→ TASK STATEMENT:
Pick up the article on lower-carbon cements right after its last sentence and keep writing it in the same style.

(SUPPLIED PASSAGE)

28 January 2020
by Andrew Dunster

Making lower carbon cements

BRE Principal Consultant and Cementitious Materials Group member, Andrew Dunster FIMMM, discusses some of the alternatives to pure Portland cements as well as research, development and testing of low-carbon cements and concretes.

Concrete pour onsite
Concrete pour onsite © Bannafarsai_Stock/Shutterstick

Cementitious materials make up more than half of the materials we use worldwide. While the category has low embodied energy compared with many other materials, these large volumes mean they account for approximately 8% of global CO2 emissions. Looking ahead, the demand for cementitious materials is likely to remain relatively static in Europe, while in emerging and developing countries consumption of cement will continue to rise to meet the needs of growing populations and urbanisation.

However, according to the interactive world cement industry map on the Industry About website, most of the major cement producers are global businesses and it is likely that cementitious innovations adopted in Europe and the USA would spill over into new global markets. Although there are other applications, the primary use for cement is in concrete, which comprises predominantly cementitious materials, water, coarse aggregates and sand.

(End SUPPLIED PASSAGE)
(INFORMATION)

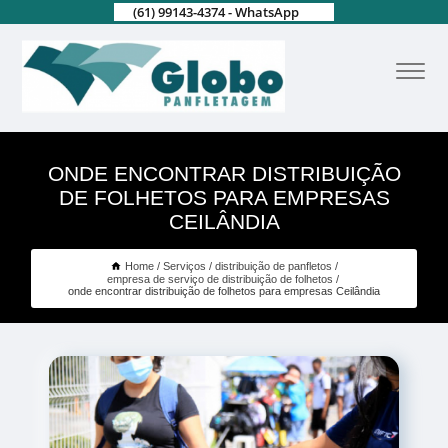
(61) 99143-4374 - WhatsApp
ONDE ENCONTRAR DISTRIBUIÇÃO
DE FOLHETOS PARA EMPRESAS
CEILÂNDIA
Home
Serviços
distribuição de panfletos
empresa de serviço de distribuição de folhetos
onde encontrar distribuição de folhetos para empresas Ceilândia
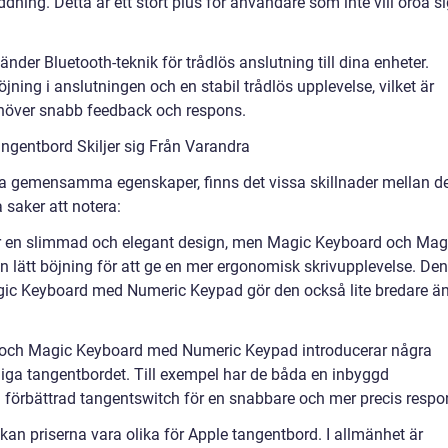
ning. Detta är ett stort plus för användare som inte vill oroa s
nder Bluetooth-teknik för trådlös anslutning till dina enheter.
ning i anslutningen och en stabil trådlös upplevelse, vilket är
ehöver snabb feedback och respons.
ngentbord Skiljer sig Från Varandra
a gemensamma egenskaper, finns det vissa skillnader mellan d
 saker att notera:
ar en slimmad och elegant design, men Magic Keyboard och Mag
lätt böjning för att ge en mer ergonomisk skrivupplevelse. Den
ic Keyboard med Numeric Keypad gör den också lite bredare ä
d och Magic Keyboard med Numeric Keypad introducerar några
liga tangentbordet. Till exempel har de båda en inbyggd
 förbättrad tangentswitch för en snabbare och mer precis respo
kan priserna vara olika för Apple tangentbord. I allmänhet är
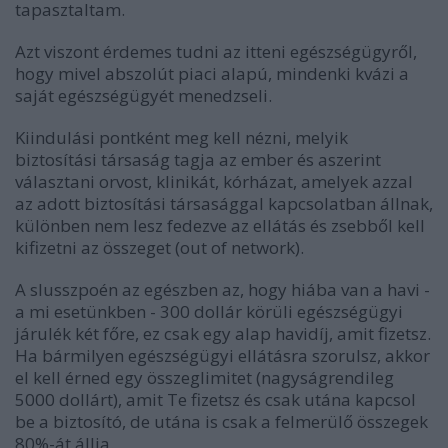
tapasztaltam.
Azt viszont érdemes tudni az itteni egészségügyről,
hogy mivel abszolút piaci alapú, mindenki kvázi a
saját egészségügyét menedzseli.
Kiindulási pontként meg kell nézni, melyik
biztosítási társaság tagja az ember és aszerint
választani orvost, klinikát, kórházat, amelyek azzal
az adott biztosítási társasággal kapcsolatban állnak,
különben nem lesz fedezve az ellátás és zsebből kell
kifizetni az összeget (out of network).
A slusszpoén az egészben az, hogy hiába van a havi -
a mi esetünkben - 300 dollár körüli egészségügyi
járulék két főre, ez csak egy alap havidíj, amit fizetsz.
Ha bármilyen egészségügyi ellátásra szorulsz, akkor
el kell érned egy összeglimitet (nagyságrendileg
5000 dollárt), amit Te fizetsz és csak utána kapcsol
be a biztosító, de utána is csak a felmerülő összegek
80%-át állja.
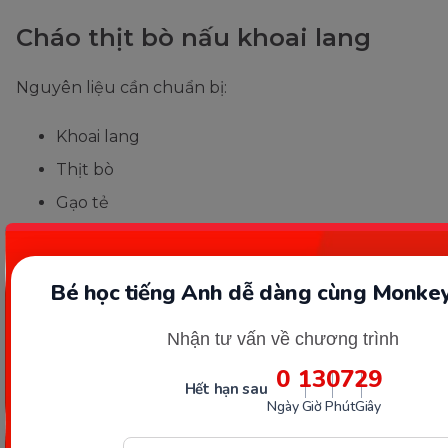
Cháo thịt bò nấu khoai lang
Nguyên liệu cần chuẩn bị:
Khoai lang
Thịt bò
Gạo tẻ
Dầu ăn cho bé
Bé học tiếng Anh dễ dàng cùng Monkey
Nhận tư vấn về chương trình
0
13
07
27
Hết hạn sau
Ngày
Giờ
Phút
Giây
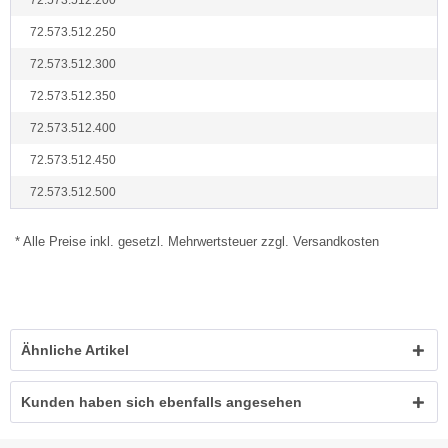
72.573.512.200
72.573.512.250
72.573.512.300
72.573.512.350
72.573.512.400
72.573.512.450
72.573.512.500
* Alle Preise inkl. gesetzl. Mehrwertsteuer zzgl. Versandkosten
Ähnliche Artikel
Kunden haben sich ebenfalls angesehen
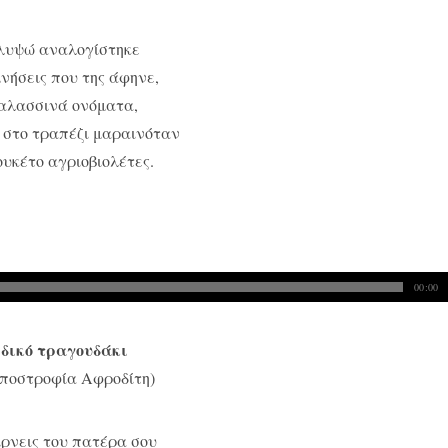
λυψώ αναλογίστηκε
νήσεις που της άφηνε,
θαλασσινά ονόματα,
 στο τραπέζι μαραινόταν
υκέτο αγριοβιολέτες.
00:00
δικό τραγουδάκι
Αποστροφία Αφροδίτη)
ρνεις του πατέρα σου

(End INFORMATION)

→ RESULT FOR THIS EXERCISE:
In the context of concrete, most cement is either used in ready-mixes – where the concrete product is delivered as a fluid to the point of placement and compaction on site – or precast concrete, which includes a range of products made in factories. The majority of cements in concrete used globally at scale are based on Portland cement (PC) clinker, which was developed in the 1800s. Hydration of PC, in concrete, is an exothermic reaction and a source of external process heat is not commonly required to cure it, except for some factory made products where enhanced early strength is required.

Embodied CO2 associated with the manufacture of modern UK PC clinker in the most efficient cement works is around 0.913 tonnes of CO2 equivalent per tonne of cement (t/t) of PC. Here, the CO2 is associated with the energy – grinding and combustion of coal or alternative fuels – required for partial melting of the mineral constituents in a cement tunnel kiln, grinding of the raw clinker, and decarbonisation of limestone (CaCO3) during the clinkering process, which is an essential raw material for making the cement minerals in PC.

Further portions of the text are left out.